Brief » Return each line of the material below that contains the string "label". Matches are case-sensitive.

Exercise input »
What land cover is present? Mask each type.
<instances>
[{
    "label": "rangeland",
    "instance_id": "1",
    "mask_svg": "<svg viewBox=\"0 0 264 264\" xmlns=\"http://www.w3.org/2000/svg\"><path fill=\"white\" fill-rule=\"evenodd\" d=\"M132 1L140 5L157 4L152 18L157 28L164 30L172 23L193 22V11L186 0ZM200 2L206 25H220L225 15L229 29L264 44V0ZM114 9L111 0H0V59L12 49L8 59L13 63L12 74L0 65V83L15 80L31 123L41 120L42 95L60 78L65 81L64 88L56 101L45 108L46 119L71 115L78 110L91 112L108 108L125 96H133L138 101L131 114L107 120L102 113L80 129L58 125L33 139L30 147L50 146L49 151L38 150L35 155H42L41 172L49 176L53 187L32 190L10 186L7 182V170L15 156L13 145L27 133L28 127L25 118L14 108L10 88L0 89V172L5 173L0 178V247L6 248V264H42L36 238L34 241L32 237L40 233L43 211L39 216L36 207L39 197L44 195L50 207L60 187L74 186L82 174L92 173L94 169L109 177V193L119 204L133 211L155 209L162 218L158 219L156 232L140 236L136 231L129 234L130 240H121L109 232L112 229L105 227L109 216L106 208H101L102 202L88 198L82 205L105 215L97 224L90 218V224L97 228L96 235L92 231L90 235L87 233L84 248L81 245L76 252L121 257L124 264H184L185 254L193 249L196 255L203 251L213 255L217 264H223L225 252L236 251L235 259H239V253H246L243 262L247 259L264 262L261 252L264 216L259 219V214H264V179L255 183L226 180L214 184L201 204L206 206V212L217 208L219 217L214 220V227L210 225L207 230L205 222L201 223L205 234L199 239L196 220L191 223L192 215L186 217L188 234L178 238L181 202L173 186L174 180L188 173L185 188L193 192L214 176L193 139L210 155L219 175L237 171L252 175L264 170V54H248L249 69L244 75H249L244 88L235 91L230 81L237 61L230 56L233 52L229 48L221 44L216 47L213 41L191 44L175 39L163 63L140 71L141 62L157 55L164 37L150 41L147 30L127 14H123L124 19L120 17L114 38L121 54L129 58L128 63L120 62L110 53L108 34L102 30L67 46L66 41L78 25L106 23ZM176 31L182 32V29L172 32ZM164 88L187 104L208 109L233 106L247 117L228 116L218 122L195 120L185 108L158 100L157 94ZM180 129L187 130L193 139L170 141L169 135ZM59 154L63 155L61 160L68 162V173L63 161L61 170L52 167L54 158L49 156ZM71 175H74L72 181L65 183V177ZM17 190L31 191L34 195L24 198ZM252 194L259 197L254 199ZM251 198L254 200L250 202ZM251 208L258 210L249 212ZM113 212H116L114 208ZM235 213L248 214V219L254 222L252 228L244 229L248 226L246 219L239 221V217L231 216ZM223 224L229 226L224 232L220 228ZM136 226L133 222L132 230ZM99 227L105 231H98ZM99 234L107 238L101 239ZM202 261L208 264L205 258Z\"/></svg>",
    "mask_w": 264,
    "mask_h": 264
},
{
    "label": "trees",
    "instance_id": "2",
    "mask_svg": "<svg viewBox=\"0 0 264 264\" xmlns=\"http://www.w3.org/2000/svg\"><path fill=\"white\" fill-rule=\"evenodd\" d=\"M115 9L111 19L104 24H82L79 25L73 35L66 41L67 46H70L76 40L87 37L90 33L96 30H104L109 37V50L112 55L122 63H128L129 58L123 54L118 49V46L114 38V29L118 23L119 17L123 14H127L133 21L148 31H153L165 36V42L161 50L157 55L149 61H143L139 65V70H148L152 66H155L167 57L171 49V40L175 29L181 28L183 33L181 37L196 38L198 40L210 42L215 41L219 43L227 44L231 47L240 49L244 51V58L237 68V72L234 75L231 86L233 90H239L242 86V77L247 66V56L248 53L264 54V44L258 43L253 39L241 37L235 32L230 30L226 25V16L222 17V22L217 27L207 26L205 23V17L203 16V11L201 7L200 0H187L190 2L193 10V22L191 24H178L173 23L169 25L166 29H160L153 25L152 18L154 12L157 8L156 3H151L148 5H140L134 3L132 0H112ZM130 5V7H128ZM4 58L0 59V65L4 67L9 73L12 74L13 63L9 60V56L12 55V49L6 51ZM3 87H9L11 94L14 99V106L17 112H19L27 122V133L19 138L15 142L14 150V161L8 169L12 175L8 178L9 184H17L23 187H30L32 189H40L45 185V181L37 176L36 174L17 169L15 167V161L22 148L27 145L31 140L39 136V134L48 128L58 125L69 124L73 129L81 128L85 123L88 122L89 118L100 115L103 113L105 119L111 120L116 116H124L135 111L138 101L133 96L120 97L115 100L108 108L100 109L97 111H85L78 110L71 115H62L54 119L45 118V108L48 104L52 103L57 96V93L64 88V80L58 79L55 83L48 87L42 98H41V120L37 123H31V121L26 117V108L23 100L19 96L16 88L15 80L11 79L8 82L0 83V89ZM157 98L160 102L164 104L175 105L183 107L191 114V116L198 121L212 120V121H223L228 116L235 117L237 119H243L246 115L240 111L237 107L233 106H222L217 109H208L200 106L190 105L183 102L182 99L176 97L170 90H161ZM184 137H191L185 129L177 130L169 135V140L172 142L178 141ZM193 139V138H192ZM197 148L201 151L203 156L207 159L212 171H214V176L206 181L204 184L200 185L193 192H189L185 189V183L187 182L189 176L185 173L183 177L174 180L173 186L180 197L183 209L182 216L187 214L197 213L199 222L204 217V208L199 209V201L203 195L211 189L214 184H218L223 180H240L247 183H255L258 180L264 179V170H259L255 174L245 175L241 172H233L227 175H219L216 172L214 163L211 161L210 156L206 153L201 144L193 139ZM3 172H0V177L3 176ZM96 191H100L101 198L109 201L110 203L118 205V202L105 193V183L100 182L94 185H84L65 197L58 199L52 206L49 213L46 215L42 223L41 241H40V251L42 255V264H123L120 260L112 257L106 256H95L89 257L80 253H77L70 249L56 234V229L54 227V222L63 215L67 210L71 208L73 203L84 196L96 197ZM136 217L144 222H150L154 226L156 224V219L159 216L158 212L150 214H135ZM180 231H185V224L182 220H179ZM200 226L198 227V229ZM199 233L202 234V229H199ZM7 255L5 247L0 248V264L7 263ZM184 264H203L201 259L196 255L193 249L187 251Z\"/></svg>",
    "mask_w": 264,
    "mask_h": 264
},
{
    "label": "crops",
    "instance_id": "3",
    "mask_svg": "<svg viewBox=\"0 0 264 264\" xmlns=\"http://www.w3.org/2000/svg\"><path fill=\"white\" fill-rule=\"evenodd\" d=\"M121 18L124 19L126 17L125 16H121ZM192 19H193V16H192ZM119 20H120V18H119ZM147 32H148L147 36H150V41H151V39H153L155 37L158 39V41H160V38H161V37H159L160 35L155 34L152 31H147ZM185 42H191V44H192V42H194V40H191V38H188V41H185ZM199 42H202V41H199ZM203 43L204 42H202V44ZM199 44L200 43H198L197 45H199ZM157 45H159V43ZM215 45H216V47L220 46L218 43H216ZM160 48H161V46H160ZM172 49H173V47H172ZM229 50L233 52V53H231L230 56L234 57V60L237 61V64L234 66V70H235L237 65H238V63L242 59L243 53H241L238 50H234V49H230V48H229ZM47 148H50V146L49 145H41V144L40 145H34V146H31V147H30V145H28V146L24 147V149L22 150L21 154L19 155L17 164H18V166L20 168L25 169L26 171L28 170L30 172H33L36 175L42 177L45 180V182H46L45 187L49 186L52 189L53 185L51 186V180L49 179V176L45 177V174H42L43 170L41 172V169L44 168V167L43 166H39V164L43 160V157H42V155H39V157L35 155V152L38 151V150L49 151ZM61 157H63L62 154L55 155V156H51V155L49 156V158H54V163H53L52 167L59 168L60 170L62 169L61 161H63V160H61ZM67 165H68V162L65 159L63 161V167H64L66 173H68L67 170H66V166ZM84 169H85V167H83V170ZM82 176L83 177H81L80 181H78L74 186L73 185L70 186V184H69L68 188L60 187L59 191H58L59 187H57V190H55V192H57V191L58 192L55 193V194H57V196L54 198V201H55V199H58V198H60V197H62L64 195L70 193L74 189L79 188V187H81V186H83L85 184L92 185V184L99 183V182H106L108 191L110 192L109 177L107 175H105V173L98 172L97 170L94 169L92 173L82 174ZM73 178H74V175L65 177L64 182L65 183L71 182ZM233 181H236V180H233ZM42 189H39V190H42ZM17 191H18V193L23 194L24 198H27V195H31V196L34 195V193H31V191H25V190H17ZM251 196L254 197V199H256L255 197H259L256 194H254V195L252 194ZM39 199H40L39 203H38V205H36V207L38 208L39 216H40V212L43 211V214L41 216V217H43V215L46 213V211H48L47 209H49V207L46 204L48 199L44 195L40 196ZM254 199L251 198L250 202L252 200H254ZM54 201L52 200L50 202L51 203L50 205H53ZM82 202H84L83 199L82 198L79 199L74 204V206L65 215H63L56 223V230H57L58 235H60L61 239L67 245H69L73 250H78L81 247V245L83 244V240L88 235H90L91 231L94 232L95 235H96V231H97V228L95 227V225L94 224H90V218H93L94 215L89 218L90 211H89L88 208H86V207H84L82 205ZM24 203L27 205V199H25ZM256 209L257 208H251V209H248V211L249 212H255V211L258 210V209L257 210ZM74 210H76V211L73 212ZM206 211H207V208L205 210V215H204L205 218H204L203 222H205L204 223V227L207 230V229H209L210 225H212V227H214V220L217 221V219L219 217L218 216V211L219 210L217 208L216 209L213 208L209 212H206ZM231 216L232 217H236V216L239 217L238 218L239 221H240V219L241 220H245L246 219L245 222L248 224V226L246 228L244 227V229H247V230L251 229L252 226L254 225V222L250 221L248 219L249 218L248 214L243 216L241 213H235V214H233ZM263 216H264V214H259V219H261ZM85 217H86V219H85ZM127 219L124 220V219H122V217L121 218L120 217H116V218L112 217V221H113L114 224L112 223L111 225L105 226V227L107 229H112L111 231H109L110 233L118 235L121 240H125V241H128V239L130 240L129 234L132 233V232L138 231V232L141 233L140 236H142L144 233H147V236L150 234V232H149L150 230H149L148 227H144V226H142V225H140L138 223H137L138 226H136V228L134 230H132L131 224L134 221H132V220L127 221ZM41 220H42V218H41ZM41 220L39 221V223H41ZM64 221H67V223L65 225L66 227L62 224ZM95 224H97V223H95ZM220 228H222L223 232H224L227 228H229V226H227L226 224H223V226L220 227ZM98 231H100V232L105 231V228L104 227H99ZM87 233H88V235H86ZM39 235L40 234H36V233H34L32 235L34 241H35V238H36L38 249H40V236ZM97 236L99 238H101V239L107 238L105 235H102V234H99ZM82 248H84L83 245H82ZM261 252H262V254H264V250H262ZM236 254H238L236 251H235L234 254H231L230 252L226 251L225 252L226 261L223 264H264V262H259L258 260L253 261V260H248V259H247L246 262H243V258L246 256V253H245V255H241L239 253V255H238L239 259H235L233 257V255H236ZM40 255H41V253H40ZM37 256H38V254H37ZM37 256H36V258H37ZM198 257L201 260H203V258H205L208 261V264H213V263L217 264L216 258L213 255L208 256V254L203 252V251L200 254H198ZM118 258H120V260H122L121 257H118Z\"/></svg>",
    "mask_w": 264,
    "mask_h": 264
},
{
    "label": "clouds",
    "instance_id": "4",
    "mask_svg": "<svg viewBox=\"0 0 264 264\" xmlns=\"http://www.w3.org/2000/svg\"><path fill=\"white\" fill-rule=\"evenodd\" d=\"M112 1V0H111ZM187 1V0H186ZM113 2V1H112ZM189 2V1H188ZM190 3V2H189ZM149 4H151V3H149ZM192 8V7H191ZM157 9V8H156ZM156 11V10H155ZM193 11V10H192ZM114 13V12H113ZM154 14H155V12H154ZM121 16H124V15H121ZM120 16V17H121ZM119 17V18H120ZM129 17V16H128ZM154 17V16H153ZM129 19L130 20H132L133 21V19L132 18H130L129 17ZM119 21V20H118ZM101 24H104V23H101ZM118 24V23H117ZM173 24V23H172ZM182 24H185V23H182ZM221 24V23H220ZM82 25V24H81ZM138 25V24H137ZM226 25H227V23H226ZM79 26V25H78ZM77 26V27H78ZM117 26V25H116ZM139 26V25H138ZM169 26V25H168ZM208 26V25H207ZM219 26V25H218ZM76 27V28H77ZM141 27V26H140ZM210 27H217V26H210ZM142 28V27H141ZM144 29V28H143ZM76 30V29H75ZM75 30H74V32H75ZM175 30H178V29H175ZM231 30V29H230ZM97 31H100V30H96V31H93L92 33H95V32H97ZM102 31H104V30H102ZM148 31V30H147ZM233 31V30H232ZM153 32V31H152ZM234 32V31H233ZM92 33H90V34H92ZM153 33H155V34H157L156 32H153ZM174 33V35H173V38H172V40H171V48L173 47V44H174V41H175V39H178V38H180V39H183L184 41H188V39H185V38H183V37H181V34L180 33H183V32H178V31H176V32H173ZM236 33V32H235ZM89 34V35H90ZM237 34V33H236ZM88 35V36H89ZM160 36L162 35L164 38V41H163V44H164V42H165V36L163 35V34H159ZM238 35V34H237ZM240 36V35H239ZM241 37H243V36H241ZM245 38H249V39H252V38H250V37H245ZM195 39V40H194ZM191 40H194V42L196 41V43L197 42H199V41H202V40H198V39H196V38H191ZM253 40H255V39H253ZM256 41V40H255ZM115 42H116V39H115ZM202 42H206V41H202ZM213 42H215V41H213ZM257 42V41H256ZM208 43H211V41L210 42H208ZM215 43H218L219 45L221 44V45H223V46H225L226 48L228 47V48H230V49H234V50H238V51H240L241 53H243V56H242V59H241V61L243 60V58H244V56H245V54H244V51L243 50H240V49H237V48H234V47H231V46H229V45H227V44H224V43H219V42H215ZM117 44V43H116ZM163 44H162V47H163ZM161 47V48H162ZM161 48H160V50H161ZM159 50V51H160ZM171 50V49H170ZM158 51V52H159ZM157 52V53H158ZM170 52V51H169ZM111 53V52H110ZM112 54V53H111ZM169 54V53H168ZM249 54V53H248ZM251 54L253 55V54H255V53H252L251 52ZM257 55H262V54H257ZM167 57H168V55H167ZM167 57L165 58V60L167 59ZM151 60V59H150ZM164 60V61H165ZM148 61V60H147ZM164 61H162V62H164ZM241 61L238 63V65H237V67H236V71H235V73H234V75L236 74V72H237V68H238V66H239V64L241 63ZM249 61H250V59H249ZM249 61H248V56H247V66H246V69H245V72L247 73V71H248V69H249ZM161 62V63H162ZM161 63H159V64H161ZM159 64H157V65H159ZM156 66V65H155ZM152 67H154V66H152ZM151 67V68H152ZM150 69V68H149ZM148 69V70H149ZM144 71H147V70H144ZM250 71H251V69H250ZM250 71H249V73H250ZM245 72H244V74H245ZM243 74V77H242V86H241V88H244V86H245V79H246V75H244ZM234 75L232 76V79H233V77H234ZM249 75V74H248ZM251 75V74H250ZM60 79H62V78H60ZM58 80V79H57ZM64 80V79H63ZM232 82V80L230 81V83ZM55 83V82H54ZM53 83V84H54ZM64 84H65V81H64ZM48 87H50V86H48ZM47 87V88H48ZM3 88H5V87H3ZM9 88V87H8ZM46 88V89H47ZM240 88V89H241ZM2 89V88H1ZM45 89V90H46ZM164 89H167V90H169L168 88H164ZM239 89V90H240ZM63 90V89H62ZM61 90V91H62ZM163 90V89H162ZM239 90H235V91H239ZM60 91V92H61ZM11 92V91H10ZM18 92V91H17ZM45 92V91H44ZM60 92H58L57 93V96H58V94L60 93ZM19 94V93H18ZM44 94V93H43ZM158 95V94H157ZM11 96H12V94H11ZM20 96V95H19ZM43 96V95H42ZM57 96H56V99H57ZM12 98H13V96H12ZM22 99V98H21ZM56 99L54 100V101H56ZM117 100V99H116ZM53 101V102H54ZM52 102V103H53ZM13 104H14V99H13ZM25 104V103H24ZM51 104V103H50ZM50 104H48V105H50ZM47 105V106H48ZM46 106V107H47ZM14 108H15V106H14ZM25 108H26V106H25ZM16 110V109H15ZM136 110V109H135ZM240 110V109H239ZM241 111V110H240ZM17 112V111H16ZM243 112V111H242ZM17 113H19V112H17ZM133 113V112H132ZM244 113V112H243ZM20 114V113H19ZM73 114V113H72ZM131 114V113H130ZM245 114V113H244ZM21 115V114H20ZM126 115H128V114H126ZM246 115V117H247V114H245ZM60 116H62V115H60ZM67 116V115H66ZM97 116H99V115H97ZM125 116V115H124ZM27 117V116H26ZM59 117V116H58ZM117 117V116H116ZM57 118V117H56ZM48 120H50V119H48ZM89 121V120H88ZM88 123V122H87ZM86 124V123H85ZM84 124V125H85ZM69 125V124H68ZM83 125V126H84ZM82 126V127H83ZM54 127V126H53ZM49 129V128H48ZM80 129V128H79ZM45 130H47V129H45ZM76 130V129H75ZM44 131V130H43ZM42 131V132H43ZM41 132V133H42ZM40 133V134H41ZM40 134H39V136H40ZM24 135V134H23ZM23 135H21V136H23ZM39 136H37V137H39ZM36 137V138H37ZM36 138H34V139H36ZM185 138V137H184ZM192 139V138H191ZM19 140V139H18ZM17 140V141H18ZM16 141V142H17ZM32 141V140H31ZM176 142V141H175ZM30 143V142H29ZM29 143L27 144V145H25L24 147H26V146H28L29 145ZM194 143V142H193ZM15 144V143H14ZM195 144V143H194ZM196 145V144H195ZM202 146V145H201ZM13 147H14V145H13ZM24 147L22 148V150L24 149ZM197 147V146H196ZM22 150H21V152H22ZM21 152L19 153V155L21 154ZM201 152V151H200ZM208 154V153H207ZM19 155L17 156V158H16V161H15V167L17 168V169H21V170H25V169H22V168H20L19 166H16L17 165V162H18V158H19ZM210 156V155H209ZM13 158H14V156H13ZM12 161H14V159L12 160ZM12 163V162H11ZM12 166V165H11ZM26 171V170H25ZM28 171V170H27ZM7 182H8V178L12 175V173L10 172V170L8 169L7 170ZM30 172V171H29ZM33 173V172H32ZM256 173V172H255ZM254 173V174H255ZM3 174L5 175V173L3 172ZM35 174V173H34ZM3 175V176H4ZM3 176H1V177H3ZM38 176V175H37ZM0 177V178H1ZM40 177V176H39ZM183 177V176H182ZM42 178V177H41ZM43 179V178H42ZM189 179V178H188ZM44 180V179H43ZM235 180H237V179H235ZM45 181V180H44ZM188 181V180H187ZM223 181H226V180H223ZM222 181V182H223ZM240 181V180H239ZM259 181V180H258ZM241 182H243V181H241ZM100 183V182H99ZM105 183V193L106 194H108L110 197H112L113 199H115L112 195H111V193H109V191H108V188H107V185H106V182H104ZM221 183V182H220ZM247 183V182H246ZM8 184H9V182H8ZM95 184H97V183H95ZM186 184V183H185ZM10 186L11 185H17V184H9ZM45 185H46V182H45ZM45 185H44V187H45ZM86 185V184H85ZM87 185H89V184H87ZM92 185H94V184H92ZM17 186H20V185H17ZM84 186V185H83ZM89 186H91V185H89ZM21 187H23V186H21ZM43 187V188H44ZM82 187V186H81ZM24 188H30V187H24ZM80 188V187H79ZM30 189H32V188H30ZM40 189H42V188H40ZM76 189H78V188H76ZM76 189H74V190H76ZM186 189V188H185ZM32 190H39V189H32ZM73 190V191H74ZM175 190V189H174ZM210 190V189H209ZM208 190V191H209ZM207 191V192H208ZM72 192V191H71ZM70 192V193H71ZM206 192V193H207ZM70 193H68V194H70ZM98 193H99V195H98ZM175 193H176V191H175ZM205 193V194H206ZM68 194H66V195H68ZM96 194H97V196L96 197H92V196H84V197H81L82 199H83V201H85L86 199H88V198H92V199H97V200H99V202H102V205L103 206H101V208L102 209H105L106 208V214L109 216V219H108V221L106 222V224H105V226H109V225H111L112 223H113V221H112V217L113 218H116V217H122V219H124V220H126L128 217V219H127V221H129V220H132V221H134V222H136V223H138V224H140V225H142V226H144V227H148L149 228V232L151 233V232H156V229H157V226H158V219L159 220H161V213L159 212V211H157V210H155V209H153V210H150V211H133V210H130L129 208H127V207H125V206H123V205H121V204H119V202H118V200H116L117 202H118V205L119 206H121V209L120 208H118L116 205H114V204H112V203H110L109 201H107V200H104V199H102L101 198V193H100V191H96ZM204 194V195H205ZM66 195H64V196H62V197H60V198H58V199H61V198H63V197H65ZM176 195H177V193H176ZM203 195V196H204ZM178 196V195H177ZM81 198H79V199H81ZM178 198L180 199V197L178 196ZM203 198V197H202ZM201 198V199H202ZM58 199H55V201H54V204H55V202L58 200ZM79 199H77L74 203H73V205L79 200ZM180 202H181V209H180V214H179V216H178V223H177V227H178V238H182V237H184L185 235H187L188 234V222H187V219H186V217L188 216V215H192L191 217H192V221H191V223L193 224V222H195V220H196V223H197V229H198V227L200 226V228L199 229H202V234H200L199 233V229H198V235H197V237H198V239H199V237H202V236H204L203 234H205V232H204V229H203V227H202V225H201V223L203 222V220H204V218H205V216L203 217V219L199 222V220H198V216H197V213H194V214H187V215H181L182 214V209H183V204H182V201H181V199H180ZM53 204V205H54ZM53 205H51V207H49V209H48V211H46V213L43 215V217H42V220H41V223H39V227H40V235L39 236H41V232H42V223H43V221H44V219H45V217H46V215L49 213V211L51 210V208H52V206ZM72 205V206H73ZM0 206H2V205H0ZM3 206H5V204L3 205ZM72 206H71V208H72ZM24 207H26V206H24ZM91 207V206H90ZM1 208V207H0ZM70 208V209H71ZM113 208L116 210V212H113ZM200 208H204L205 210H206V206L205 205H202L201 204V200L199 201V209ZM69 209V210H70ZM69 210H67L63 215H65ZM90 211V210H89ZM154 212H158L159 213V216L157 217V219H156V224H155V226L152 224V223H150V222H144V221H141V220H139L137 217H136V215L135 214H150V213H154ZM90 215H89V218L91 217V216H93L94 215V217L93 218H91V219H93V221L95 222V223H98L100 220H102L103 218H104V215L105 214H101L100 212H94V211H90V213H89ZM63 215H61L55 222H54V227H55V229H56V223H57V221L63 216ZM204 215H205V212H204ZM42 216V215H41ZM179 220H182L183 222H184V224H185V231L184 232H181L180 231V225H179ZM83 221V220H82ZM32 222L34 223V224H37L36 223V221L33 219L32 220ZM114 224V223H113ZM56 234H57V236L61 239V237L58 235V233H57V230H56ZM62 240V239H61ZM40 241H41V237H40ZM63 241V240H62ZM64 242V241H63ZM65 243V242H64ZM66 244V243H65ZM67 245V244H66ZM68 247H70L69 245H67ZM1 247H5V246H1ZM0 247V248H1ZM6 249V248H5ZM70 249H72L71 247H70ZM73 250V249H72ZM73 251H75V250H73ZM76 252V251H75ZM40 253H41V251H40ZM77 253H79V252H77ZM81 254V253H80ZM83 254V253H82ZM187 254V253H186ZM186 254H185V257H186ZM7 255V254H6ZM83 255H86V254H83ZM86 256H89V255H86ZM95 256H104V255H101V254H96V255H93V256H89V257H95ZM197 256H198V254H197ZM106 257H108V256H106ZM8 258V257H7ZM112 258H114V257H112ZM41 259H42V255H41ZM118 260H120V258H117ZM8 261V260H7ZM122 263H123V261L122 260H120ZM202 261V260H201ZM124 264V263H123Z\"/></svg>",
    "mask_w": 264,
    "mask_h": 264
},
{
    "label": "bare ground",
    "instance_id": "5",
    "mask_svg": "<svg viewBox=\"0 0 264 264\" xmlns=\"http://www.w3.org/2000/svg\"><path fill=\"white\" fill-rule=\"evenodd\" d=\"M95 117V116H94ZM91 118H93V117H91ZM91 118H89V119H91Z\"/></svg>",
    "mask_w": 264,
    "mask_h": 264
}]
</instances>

Written response »
    "label": "rangeland",
    "label": "trees",
    "label": "crops",
    "label": "clouds",
    "label": "bare ground",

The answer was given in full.